*EXERCISE DESCRIPTION*: Working from the entries below, tally each line that holds "Instituição". Give the tally and nothing else.

*ENTRIES SUPPLIED*:
- - -

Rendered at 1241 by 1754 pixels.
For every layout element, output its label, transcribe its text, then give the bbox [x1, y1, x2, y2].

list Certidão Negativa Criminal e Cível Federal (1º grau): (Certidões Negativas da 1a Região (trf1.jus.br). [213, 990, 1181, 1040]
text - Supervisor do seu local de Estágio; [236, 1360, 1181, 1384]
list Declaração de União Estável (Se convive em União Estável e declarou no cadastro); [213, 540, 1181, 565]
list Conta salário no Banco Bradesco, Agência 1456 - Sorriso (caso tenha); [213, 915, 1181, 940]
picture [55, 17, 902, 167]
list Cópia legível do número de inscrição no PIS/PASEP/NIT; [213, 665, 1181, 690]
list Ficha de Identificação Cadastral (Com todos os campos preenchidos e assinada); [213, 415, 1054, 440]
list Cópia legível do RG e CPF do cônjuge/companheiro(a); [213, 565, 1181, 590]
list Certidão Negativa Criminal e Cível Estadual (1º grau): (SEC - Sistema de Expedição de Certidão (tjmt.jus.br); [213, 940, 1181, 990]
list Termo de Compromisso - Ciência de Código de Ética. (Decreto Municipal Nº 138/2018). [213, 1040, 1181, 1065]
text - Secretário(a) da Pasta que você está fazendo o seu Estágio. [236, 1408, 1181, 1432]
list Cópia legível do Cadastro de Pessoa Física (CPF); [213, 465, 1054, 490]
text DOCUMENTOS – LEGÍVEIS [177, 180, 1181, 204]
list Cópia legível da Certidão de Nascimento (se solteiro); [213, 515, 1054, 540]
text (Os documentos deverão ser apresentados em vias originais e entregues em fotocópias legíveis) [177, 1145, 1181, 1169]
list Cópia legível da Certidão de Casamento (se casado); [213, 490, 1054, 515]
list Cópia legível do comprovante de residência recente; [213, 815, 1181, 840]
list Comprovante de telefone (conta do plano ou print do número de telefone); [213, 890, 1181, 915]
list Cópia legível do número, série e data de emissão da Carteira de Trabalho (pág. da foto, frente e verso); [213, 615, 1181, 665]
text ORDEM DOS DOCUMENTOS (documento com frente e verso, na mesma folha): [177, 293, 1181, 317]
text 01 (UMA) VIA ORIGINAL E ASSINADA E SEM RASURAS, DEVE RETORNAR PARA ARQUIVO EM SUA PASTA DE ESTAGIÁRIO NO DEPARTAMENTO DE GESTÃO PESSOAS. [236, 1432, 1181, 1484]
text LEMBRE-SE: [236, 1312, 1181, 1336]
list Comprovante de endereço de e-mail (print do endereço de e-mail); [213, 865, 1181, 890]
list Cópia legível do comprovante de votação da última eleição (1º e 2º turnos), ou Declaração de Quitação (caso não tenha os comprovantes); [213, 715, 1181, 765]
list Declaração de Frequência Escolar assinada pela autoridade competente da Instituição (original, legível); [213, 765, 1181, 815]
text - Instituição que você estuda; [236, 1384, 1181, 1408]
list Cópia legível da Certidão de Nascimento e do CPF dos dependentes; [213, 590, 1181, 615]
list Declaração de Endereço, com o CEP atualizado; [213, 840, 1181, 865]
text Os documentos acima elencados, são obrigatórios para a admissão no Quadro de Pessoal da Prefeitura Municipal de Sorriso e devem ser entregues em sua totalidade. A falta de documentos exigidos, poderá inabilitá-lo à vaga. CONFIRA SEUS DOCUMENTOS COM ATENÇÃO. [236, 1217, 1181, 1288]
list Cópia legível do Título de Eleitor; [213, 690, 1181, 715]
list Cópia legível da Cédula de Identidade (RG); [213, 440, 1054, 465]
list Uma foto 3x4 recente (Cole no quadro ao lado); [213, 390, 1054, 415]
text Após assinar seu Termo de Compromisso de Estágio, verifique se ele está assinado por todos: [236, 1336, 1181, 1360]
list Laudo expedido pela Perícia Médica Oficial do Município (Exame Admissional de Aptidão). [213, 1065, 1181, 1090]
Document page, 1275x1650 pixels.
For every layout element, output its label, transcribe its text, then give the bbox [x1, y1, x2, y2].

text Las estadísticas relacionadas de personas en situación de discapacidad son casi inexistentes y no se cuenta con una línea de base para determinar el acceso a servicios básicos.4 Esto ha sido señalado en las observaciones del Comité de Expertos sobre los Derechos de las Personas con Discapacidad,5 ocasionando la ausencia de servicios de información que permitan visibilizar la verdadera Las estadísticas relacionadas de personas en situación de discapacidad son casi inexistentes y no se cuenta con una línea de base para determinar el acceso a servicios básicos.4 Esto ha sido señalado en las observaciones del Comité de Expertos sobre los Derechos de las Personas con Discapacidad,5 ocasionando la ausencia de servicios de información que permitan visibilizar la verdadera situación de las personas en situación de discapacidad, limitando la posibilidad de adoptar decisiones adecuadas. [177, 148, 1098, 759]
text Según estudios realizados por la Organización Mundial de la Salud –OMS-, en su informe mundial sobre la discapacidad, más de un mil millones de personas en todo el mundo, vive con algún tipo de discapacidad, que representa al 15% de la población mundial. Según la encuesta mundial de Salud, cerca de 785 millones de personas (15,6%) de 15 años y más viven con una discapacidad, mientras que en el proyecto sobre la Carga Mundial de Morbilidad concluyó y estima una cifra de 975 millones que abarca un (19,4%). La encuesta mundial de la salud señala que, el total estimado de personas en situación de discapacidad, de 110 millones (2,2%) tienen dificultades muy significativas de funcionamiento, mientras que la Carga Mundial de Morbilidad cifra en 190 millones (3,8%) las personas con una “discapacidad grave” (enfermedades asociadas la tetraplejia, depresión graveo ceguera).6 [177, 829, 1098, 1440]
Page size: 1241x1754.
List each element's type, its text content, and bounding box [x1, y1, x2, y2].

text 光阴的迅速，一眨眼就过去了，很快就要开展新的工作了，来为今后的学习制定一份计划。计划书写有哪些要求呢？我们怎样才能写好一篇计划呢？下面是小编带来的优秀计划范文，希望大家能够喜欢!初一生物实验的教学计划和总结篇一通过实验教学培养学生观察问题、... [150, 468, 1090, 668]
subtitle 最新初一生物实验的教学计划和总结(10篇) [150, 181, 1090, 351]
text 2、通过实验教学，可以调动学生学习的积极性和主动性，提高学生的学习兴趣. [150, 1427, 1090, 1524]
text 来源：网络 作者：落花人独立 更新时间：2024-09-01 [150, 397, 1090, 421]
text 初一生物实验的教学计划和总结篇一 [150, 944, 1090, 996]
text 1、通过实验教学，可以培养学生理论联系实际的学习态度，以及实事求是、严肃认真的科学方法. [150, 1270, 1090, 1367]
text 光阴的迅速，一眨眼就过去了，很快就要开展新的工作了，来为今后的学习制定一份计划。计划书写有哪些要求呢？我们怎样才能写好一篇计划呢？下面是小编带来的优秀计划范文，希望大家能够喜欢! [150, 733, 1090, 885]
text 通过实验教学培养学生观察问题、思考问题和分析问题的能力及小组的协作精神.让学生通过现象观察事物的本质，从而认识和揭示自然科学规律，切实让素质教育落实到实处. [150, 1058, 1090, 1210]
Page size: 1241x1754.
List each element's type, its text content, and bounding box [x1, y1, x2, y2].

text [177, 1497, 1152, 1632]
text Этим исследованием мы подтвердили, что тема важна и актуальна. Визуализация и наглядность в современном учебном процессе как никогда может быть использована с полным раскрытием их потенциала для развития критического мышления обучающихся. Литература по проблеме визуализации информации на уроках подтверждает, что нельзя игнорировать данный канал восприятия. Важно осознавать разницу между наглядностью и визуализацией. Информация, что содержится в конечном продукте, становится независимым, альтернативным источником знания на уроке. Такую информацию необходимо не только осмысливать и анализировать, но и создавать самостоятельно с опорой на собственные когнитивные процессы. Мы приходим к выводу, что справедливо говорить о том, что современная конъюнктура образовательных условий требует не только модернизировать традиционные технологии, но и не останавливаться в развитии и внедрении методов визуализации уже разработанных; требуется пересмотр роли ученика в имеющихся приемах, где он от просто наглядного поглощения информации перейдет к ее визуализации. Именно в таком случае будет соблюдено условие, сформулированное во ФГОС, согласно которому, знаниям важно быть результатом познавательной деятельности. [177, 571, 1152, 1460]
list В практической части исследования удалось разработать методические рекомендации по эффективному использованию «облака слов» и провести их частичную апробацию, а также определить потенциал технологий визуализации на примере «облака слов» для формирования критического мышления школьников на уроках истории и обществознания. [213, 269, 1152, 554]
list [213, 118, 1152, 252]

- - -

*OUTPUT FOR THIS TASK*: 2